Desondanks heeft de voorzieningenrechter de minister veroordeeld in de proceskosten die de verzoeker heeft gemaakt in verband met zijn verzoek om een voorlopige voorziening. Deze kosten zijn vastgesteld op € 875,- voor de door een derde beroepsmatig verleende rechtsbijstand. De kosten voor het verschijnen ter zitting zijn al vergoed in de beroepszaak, gezien de gelijktijdige behandeling. De uitspraak is gedaan door mr. A.G.D. Overmars, en is openbaar gemaakt op rechtspraak.nl. Tegen deze uitspraak staat geen hoger beroep of verzet open.

Uitspraak

RECHTBANK DEN HAAG

Bestuursrecht
zaaknummer: NL24.32053

uitspraak van de voorzieningenrechter in de zaak tussen

[naam], verzoeker,

geboren op [geboortedatum],
van Sierra Leoonse nationaliteit,
v-nummer: [v-nummer],
(gemachtigde: mr. S.A.S. Jansen),
en
de minister van Asiel en Migratie, [1]
(gemachtigde: mr. B.W. Zagers).

Procesverloop

Bij besluit van 8 augustus 2024 (het bestreden besluit) heeft verweerder de aanvraag van verzoeker tot het verlenen van een verblijfsvergunning asiel voor bepaalde tijd niet in behandeling genomen op de grond dat Kroatië verantwoordelijk is voor de behandeling daarvan.
Verzoeker heeft tegen het bestreden besluit beroep ingesteld. Hij heeft verder de voorzieningenrechter verzocht om een voorlopige voorziening te treffen.
De voorzieningenrechter heeft het verzoek op 30 september 2024 gelijktijdig met de zaak NL24.32052 op zitting behandeld. Verzoeker en de minister hebben zich laten vertegenwoordigen door hun gemachtigden. De voorzieningenrechter heeft het onderzoek ter zitting gesloten.

Overwegingen

1. Bij uitspraak van vandaag (zaaknummer NL24.32052), heeft de rechtbank uitspraak gedaan op het beroep.
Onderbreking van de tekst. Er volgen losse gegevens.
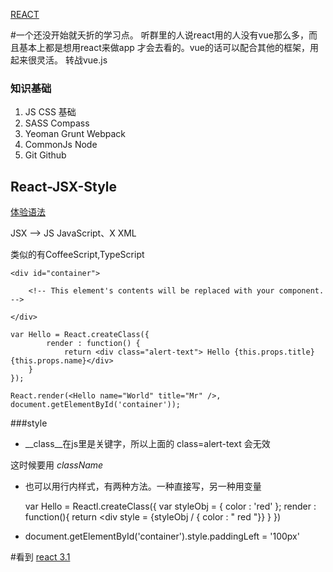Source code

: [REACT](http://www.imooc.com/video/10427)

#一个还没开始就夭折的学习点。
听群里的人说react用的人没有vue那么多，而且基本上都是想用react来做app 才会去看的。vue的话可以配合其他的框架，用起来很灵活。
转战vue.js

### 知识基础

1. JS CSS 基础
2. SASS Compass 
3. Yeoman Grunt Webpack
4. CommonJs Node
5. Git Github

## React-JSX-Style
[体验语法](https://jsfiddle.net/reactjs/69z2wepo/)

JSX --> JS JavaScript、X XML

类似的有CoffeeScript,TypeScript


	<div id="container">
	
	    <!-- This element's contents will be replaced with your component. -->
	
	</div>
 
	var Hello = React.createClass({
			render : function() {
	    		return <div class="alert-text"> Hello {this.props.title} {this.props.name}</div>
	    }
	});
	
	React.render(<Hello name="World" title="Mr" />,
	document.getElementById('container'));

###style

* __class__在js里是关键字，所以上面的 class=alert-text 会无效

这时候要用 _className_

* 也可以用行内样式，有两种方法。一种直接写，另一种用变量

	var Hello = Reactl.createClass({
		var styleObj = { color : 'red' };
		render : function(){
			return <div style = {styleObj / { color : " red "}}
		}
	})

* document.getElementById('container').style.paddingLeft = '100px'

#看到 [react 3.1](http://www.imooc.com/video/9820)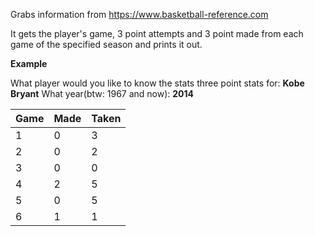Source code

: Grabs information from https://www.basketball-reference.com

It gets the player's game, 3 point attempts and 3 point made from each game of the specified season and prints it out.

**Example**

What player would you like to know the stats three point stats for: **Kobe Bryant**
What year(btw: 1967 and now): **2014**

| Game | Made | Taken |
| --- | --- | --- |
|1|0|3|
|2|0|2|
|3|0|0|
|4|2|5|
|5|0|5|
|6|1|1|

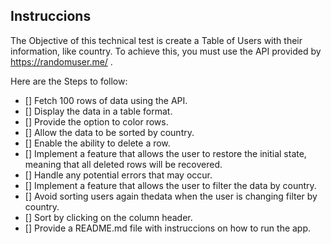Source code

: ## Instruccions

The Objective of this technical test is create a Table of Users with their information, like country. To achieve this, you must use the API provided by https://randomuser.me/ .

Here are the Steps to follow:

- [] Fetch 100 rows of data using the API.
- [] Display the data in a table format.
- [] Provide the option to color rows.
- [] Allow the data to be sorted by country.
- [] Enable the ability to delete a row.
- [] Implement a feature that allows the user to restore the initial state, meaning that all deleted rows will be recovered.
- [] Handle any potential errors that may occur. 
- [] Implement a feature that allows the user to filter the data by country.
- [] Avoid sorting users again thedata when the user is changing filter by country.
- [] Sort by clicking on the column header.
- [] Provide a README.md file with instruccions on how to run the app.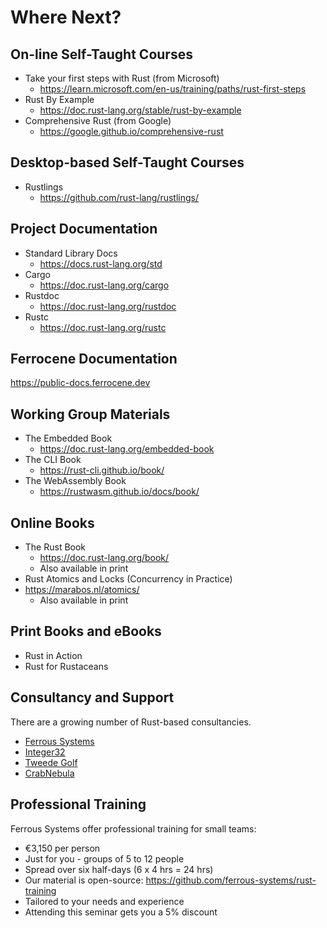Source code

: # Where Next?

## On-line Self-Taught Courses

* Take your first steps with Rust (from Microsoft)
  * <https://learn.microsoft.com/en-us/training/paths/rust-first-steps>
* Rust By Example
  * <https://doc.rust-lang.org/stable/rust-by-example>
* Comprehensive Rust (from Google)
  * <https://google.github.io/comprehensive-rust>

## Desktop-based Self-Taught Courses

* Rustlings
  * <https://github.com/rust-lang/rustlings/>

## Project Documentation

* Standard Library Docs
  * <https://docs.rust-lang.org/std>
* Cargo
  * <https://doc.rust-lang.org/cargo>
* Rustdoc
  * <https://doc.rust-lang.org/rustdoc>
* Rustc
  * <https://doc.rust-lang.org/rustc>

## Ferrocene Documentation

<https://public-docs.ferrocene.dev>

## Working Group Materials

* The Embedded Book
  * <https://doc.rust-lang.org/embedded-book>
* The CLI Book
  * <https://rust-cli.github.io/book/>
* The WebAssembly Book
  * <https://rustwasm.github.io/docs/book/>

## Online Books

* The Rust Book
  * <https://doc.rust-lang.org/book/>
  * Also available in print
* Rust Atomics and Locks (Concurrency in Practice)
* <https://marabos.nl/atomics/>
  * Also available in print

## Print Books and eBooks

* Rust in Action
* Rust for Rustaceans

## Consultancy and Support

There are a growing number of Rust-based consultancies.

* [Ferrous Systems](https://www.ferrous-systems.com)
* [Integer32](https://www.integer32.com)
* [Tweede Golf](https://tweedegolf.nl/en)
* [CrabNebula](https://crabnebula.dev)

## Professional Training

Ferrous Systems offer professional training for small teams:

* €3,150 per person
* Just for you - groups of 5 to 12 people
* Spread over six half-days (6 x 4 hrs = 24 hrs)
* Our material is open-source: <https://github.com/ferrous-systems/rust-training>
* Tailored to your needs and experience
* Attending this seminar gets you a 5% discount
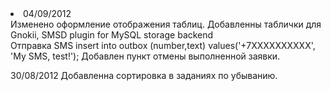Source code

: <li>04/09/2012</li>
Изменено оформление отображения таблиц.
Добавленны таблички для Gnokii, SMSD plugin for MySQL storage backend<br />
    Отправка SMS
    insert into outbox (number,text) values('+7XXXXXXXXXX', 'My SMS, test!');
Добавлен пункт отмены выполненной заявки.

30/08/2012
Добавленна сортировка в заданиях по убыванию.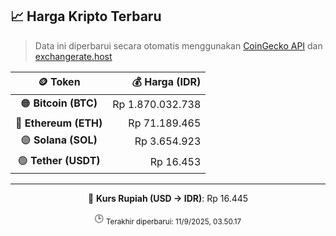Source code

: 

<!-- HARGA_KRIPTO -->
## 📈 Harga Kripto Terbaru

> Data ini diperbarui secara otomatis menggunakan [CoinGecko API](https://www.coingecko.com/) dan [exchangerate.host](https://exchangerate.host/)

<div align="center">

| 🪙 Token | 💰 Harga (IDR) |
|:------:|---------------:|
| 🟠 **Bitcoin (BTC)**   | Rp 1.870.032.738 |
| 🔵 **Ethereum (ETH)**  | Rp 71.189.465 |
| 🟣 **Solana (SOL)**    | Rp 3.654.923 |
| 🟢 **Tether (USDT)**   | Rp 16.453 |

---

💱 **Kurs Rupiah (USD → IDR)**: Rp 16.445

🕒 <sub>Terakhir diperbarui: 11/9/2025, 03.50.17</sub>

</div>
<!-- /HARGA_KRIPTO -->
Een voorlopige voorziening is daarom niet meer nodig. De voorzieningenrechter wijst het verzoek om die reden af.
2. Gelet op de uitkomst van de beroepsprocedure ziet de voorzieningenrechter wel aanleiding om de minister te veroordelen in de proceskosten die verzoeker in verband met zijn verzoek om een voorlopige voorziening heeft gemaakt. Deze kosten stelt de voorzieningenrechter op grond van het Besluit proceskosten bestuursrecht voor de door een derde beroepsmatig verleende rechtsbijstand vast op € 875,- (1 punt voor het indienen van het verzoekschrift). Gezien de gelijktijdige behandeling ter zitting, worden de kosten voor het verschijnen ter zitting al vergoed in de beroepszaak.

Beslissing

De voorzieningenrechter
- wijst het verzoek om voorlopige voorziening af;
- veroordeelt de minister in de proceskosten van verzoeker tot een bedrag van € 875,-
Deze uitspraak is gedaan door mr. A.G.D. Overmars, voorzieningenrechter, in aanwezigheid van mr. D.G. van den Berg, griffier, en openbaar gemaakt door middel van geanonimiseerde publicatie op rechtspraak.nl.
De uitspraak is bekendgemaakt op:
Tegen deze uitspraak staat geen hoger beroep of verzet open.

Voetnoten

1.Dan wel diens ambtsvoorganger, de staatssecretaris van Justitie en Veiligheid.